70 Million Swine Flu Vaccine Doses Wasted
Just about everything that can
be put into the human body has an expiration date. Food eventually
spoils and goes bad; ingredients in drugs lose their effectiveness over
time. When the expiry date is up, you (should) throw the stuff out and
replace it with fresher stuff.
And so it is with vaccines. A few days ago 40 million doses of the H1N1 /
swine flu vaccine went bad; that’s over $250 million worth of drugs
too stale to use, the largest amount of a single vaccine ever produced.
And there’s more to come, since another 30 million doses will be
expiring soon. If 70 million doses end up being destroyed, that would
account for nearly half of the American stockpile of H1N1 vaccine.
Despite grave warnings by public health officials last April, the swine
flu epidemic never materialized, and in fact killed fewer people than
the annual seasonal flu varieties -- about 12,000.
In an
interview with London's
The Independent newspaper, a World Health Organization advisor, Prof. Ulrich Keil,
complained that by calling the early H1N1 outbreak a “pandemic,”
countries around the world wasted precious public health money: "We know
the great killers are hypertension, smoking, high cholesterol, high
body mass index, physical inactivity and low fruit and vegetable
intake....instead [governments] wasted huge amounts of money by
investing in pandemic scenarios whose evidence base is weak."

|---|

▸ **Exercises to complete**
1. Reproduce the passage of the swine flu vaccine article between "And there’s more" and "of H1N1 vaccine.", inclusive.
2. Summarize the swine flu vaccine article in two sentences.
3. Supply the next part of the swine flu vaccine article, starting after its final sentence.

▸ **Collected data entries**
|---|

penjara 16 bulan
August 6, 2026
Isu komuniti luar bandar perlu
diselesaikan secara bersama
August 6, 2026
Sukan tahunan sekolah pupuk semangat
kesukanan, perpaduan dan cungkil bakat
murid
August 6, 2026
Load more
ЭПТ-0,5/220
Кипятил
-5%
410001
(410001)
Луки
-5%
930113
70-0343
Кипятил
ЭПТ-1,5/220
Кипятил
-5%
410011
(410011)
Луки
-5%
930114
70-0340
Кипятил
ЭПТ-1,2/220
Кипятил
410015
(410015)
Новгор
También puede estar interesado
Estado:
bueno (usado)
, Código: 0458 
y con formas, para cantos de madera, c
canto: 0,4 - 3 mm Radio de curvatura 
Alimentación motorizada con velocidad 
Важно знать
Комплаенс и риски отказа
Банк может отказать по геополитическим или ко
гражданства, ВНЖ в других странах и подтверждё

|---|

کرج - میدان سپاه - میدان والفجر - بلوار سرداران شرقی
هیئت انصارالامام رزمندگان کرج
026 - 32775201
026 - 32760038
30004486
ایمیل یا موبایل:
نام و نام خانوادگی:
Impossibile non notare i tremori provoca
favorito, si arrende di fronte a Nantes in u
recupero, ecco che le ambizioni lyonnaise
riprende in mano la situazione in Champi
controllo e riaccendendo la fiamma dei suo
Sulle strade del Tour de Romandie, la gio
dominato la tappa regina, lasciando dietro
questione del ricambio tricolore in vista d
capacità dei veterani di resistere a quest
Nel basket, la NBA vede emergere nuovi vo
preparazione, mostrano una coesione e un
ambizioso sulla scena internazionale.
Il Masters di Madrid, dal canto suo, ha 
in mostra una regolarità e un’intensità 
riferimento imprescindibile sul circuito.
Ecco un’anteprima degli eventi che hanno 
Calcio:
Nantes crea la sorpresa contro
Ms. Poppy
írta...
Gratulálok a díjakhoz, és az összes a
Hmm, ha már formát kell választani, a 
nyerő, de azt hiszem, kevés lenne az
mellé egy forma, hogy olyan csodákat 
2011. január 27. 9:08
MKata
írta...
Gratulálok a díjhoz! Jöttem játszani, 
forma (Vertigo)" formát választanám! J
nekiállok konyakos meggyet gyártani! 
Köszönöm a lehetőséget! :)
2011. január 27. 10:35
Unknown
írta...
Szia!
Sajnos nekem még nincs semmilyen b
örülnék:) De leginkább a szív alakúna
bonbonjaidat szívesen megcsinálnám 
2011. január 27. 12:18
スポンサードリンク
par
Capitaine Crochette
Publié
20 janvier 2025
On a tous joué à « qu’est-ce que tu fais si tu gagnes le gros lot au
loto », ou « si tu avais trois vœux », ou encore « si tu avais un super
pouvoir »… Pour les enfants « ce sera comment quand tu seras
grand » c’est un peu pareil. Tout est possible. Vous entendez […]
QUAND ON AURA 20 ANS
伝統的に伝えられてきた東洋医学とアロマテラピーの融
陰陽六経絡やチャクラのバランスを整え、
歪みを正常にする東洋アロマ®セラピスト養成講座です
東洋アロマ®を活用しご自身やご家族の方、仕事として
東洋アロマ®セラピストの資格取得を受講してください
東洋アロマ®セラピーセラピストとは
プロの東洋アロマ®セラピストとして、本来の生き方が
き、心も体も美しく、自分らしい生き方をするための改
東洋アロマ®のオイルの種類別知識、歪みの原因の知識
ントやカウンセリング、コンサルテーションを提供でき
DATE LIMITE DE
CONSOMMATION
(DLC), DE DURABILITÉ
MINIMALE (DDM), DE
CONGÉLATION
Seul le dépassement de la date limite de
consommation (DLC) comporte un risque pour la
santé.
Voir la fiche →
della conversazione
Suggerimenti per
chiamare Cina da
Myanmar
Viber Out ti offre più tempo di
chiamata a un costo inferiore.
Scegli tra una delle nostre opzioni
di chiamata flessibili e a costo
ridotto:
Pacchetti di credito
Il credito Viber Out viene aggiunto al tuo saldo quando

|---|

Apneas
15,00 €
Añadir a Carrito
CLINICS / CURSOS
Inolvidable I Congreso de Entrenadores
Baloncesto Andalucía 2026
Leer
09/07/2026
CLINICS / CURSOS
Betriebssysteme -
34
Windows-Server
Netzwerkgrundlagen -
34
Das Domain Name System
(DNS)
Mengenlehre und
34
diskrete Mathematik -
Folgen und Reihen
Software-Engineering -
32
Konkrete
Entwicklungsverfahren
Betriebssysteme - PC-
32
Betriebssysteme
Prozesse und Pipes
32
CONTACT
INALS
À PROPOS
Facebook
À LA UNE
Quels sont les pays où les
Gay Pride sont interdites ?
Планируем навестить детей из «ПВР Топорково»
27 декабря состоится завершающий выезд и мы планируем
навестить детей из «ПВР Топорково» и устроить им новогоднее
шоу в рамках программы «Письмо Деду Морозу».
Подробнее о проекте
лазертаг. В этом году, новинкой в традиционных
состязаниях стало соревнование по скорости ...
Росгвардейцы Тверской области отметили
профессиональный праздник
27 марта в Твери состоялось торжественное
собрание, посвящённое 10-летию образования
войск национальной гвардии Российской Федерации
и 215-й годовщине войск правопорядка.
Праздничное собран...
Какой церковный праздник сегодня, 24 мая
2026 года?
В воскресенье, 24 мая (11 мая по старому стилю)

|---|

▸ **Expected outputs**
1.
And there’s more to come, since another 30 million doses will be
expiring soon. If 70 million doses end up being destroyed, that would
account for nearly half of the American stockpile of H1N1 vaccine.

2. About 40 million doses of H1N1 swine flu vaccine, worth over $250 million, recently expired, and another 30 million will expire soon, which together would make up nearly half the American stockpile. The feared epidemic never materialized and killed fewer people than the annual seasonal flu, and World Health Organization advisor Prof. Ulrich Keil said that calling the outbreak a "pandemic" led countries to waste public health money.

3.
The report continued, “The suspicion that the response to the outbreak
was an unnecessary panic has been spreading since the virus slipped from
the front pages. Even the WHO, the U.N. body that first punched the
big red button, may be having doubts. An external committee has been
set up to review its reaction and will deliver an interim report this
week, though at the moment no bombshells are expected.”
Governments and public health officials are, of course, in a no-win
situation and will be second-guessed no matter what they do. If they
don’t issue a dire warning and millions die, they will be blamed for
failing to act, and if they do issue a warning and the outbreak is not
as bad as predicted, they will be blamed for overreacting.
Medicine is not an exact science and until better prediction methods are
developed, public funds will continue to be wasted in a “better safe
than sorry” approach to infectious disease.